Tarrafal acolhe Ler África Ibero América, “onde a liberdade foi retirada, mas a palavra resistiu”

O encontro realizou-se na sequência da IV Conferência Internacional das Línguas Portuguesa e Espanhola (CILPE), que teve lugar na cidade da Praia, de 11 a 12 de novembro.
Nos dias 13 e 14 de novembro, o Ler África Ibero América, uma iniciativa coorganizada por várias entidades incluindo a Organização de Estados Ibero-Americanos (OEI), ocupou vários espaços da cidade do Tarrafal, na ilha de Santiago, em Cabo Verde. Escritores, gestores culturais, autoridades e sociedade civil reuniram-se para debater políticas de promoção da leitura e da literatura, orientadas para um diálogo entre línguas portuguesa, espanhola e línguas nacionais.
O encontro dinamizado sob o lema “Resistência como Utopia, Utopia como Resistência” começou no Museu do Campo de Concentração do Tarrafal, um lugar historicamente marcado pelo período colonial e ditatorial português, “onde a liberdade foi retirada, mas a palavra resistiu”, como afirmado pelo Presidente da República de Cabo Verde, José Maria Neves, durante a sessão de abertura.
Para Ana Paula Laborinho, diretora-geral de Multilinguismo da OEI, esta iniciativa é importante porque as “democracias também se constroem com base na cultura e na diversidade linguística”. O ministro da Cultura de Cabo Verde, Augusto Veiga, sublinhou a “suma relevância literária e cultural” deste projeto. Estiveram também presentes o presidente da Câmara Municipal do Tarrafal, o músico e escritor Mário Lúcio, Inés Miret e Dolores Prades, do Laboratorio Emilia, e José Castilho, consultor cultural.

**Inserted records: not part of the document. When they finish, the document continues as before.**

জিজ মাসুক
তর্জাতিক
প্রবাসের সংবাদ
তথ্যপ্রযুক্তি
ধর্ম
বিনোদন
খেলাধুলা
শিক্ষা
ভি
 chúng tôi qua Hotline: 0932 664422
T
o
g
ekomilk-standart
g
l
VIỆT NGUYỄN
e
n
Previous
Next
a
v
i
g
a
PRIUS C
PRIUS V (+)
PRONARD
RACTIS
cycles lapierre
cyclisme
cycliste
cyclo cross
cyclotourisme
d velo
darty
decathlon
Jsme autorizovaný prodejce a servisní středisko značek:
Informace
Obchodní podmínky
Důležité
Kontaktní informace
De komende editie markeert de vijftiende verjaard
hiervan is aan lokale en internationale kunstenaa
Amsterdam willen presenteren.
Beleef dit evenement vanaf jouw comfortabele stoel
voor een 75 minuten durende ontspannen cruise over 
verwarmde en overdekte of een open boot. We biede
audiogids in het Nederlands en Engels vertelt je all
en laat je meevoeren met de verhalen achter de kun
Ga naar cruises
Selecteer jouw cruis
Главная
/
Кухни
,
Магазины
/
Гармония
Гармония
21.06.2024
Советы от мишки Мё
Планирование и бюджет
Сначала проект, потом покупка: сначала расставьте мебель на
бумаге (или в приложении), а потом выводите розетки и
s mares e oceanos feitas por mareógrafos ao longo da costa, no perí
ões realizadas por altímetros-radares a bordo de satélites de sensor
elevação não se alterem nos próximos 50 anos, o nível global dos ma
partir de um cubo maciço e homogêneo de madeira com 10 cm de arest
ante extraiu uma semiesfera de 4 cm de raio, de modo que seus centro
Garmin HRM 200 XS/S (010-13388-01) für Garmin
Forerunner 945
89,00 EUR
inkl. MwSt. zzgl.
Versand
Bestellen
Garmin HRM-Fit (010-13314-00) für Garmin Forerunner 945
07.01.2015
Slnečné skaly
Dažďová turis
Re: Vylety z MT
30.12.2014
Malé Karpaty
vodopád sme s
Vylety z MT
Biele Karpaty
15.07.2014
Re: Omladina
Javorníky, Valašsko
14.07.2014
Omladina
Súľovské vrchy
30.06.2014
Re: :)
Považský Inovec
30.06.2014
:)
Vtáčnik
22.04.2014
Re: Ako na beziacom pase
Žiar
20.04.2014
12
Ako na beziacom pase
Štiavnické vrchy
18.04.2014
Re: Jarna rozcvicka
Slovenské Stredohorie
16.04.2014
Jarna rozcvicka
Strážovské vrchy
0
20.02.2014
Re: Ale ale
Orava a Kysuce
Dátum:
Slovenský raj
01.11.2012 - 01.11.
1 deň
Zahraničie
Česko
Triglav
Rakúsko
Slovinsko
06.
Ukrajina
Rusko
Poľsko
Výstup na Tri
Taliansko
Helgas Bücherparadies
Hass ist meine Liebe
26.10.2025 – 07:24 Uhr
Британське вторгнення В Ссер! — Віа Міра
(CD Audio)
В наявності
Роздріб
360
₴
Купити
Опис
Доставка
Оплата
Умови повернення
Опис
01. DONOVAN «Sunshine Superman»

Durante este festival, foi inaugurada a Casa do Livro e da Leitura do Tarrafal, um trabalho que reuniu vários esforços para recuperar um espaço público da cidade e dar novas possibilidades à população. Contou com doações de livros de vários participantes da CILPE 2025, autoridades e convidados do Ler África Ibero América.
O livro da última edição do Atelier Poético – Residências em movimento, o projeto de mobilidade internacional de poetas da OEI, foi apresentado durante o painel sobre multilinguismo, estando já disponível online. Contou com participação de Ana Paula Laborinho, Joana Pinho, responsável da organização do FÓLIO, e Mariana Migliari, técnica da área de Multilinguismo da OEI.

O papel das línguas na identidade, resistência e democracia
Entre sessões de leitura e contacto entre oradores e sociedade civil, debateu-se o papel das línguas nacionais na criação literária, nos diálogos entre esses idiomas, o português e o espanhol, e a importância dos direitos culturais na consolidação das democracias.
No painel Identidade e Resistência, o escritor moçambicano Ungalani Ba Ka Khosa ressaltou a diversidade linguística de Moçambique, que conta com 23 idiomas nacionais. “Nós escritores moçambicanos vamos sempre à procura de elementos que a língua portuguesa não comporta”, afirmou Ungalani. José Luiz Tavares, escritor cabo-verdiano, falou da importância de resistir às violências contra as línguas minoritárias e de trabalhar a oficialização da língua cabo-verdiana. Os benefícios da relação entre as línguas portuguesa e espanhola e os idiomas nacionais foi ressaltado.

Raphael Callou, diretor-geral de Cultura da OEI, apresentou as iniciativas de promoção da leitura da organização e as colaborações com entidades como a CERLALC, durante o painel “Leitura, cidadania e democracia”. A OEI tem trabalhado vários projetos que contribuem para os direitos à leitura, escrita e oralidade, sobretudo das línguas indígenas, que são “dos mais elementares a nível dos direitos culturais”, mencionou o diretor. Durante o debate, refletiu-se também sobre o papel da leitura na construção do espírito crítico e reforço das democracias.
Na conversa sobre “Literatura e Diversidade”, Trifonia Melibea Obono, da Guiné-Equatorial, abordou a resistência queer e a produção literária no país e, por outro lado, Yao Jing Ming, poeta macaense, falou da necessidade de preservar a língua portuguesa em Macau, como algo que caracteriza a região e a distingue de outros lugares da República Popular da China. O escritor Mário Loff, de Cabo Verde, apontou várias idiossincrasias do país refletidas na sua criação poética, nomeadamente, o papel das badias, mulheres da ilha de Santiago com um papel importante na preservação do crioulo da ilha.
Ler África Ibero América volta em setembro do próximo ano ao Tarrafal, para continuar a celebrar a diversidade cultural e a construir laços entre países e regiões.